Ia akan menyampaikan duka mendalam untuk korban. Kata-katanya dipilih hati-hati, penuh empati, bukan sekadar formalitas. Ia akan bicara tentang keluarga yang kehilangan, tentang relawan yang tak kenal lelah. Ia akan mengakui bahwa bencana ini adalah pukulan bagi bangsa, dan pukulan terberat baginya adalah menyadari sistem yang ia pimpin ternyata belum cukup baik.

Lalu, ia akan menuliskan kejujuran yang mengganggu tidurnya: bahwa ia bukan lagi orang yang tepat untuk memimpin pemulihan. Bukan karena tak peduli, tapi karena mungkin dibutuhkan wajah baru dengan perspektif berbeda. Ia tak ingin jadi penghalang perubahan hanya karena gengsi.

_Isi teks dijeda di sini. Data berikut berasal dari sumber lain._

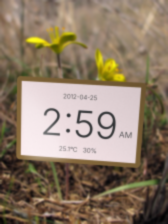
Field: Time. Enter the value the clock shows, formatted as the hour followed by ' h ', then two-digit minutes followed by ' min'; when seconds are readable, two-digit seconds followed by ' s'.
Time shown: 2 h 59 min
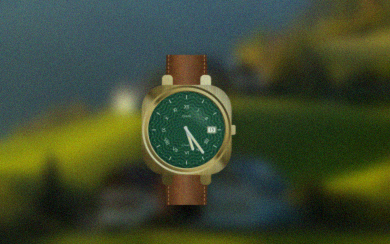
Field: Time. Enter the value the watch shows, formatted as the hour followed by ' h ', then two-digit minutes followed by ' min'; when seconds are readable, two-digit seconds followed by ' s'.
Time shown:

Tentu, keputusan ini tak akan mudah. Akan ada spekulasi, kritik pedas. Ada yang bilang ia lari dari masalah, ada yang anggap itu drama, ada yang baca sebagai langkah politik culas. Tapi baginya, semua omongan itu tak sebanding dengan luka setiap kali membaca laporan korban baru.

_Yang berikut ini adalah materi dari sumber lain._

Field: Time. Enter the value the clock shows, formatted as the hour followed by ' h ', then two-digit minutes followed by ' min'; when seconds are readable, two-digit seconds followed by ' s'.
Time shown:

Dalam suratnya, ia akan menegaskan bahwa mundur bukan akhir pengabdian. Ia berjanji akan tetap membantu pemulihan, memberi masukan, dan hadir di tengah masyarakat sebagai warga biasa yang peduli. Pengabdian, baginya, tak berhenti di pintu kantor menteri.

Surat itu mungkin akan dibacanya berulang kali. Lalu, dengan tangan sedikit bergetar bukan karena ragu, tapi karena lega ia akan membubuhkan tanda tangan. Beban yang menggunung itu perlahan luruh.

Berjalan menyusuri lorong panjang untuk menyerahkan surat itu, setiap langkahnya terasa berbeda. Lebih pelan, tapi lebih mantap. Ia mungkin akan dikenang bukan karena jabatannya, tapi karena keputusan berani yang diambil hari ini. Bukan kekalahan, tapi keberanian moral.

Di depan pintu, ia mungkin berhenti sejenak, menarik napas, dan tersenyum kecil. Untuk pertama kalinya sejak bencana terjadi, ia yakin ini hal yang benar. Ia menutup mata, lalu membukanya dengan ketegasan baru.

Keputusan telah diambil. Di tengah duka bangsa, ia berharap langkah kecil ini bisa jadi awal pemulihan yang lebih besar. Karena kadang, untuk membangun sesuatu kembali, kita harus berani melepaskan apa yang selama ini kita genggam terlalu erat.

Tapi semua itu hanya bayangan. Kenyataannya? Sampai detik ini belum ada satu pun yang mundur. Bukan karena mereka ingin berdamai dengan hati nurani, tapi sepertinya, rasa malu pun sudah tak ada. Mereka masih tetap bisa berkutat di kursinya, sambil sesekali koar-koar.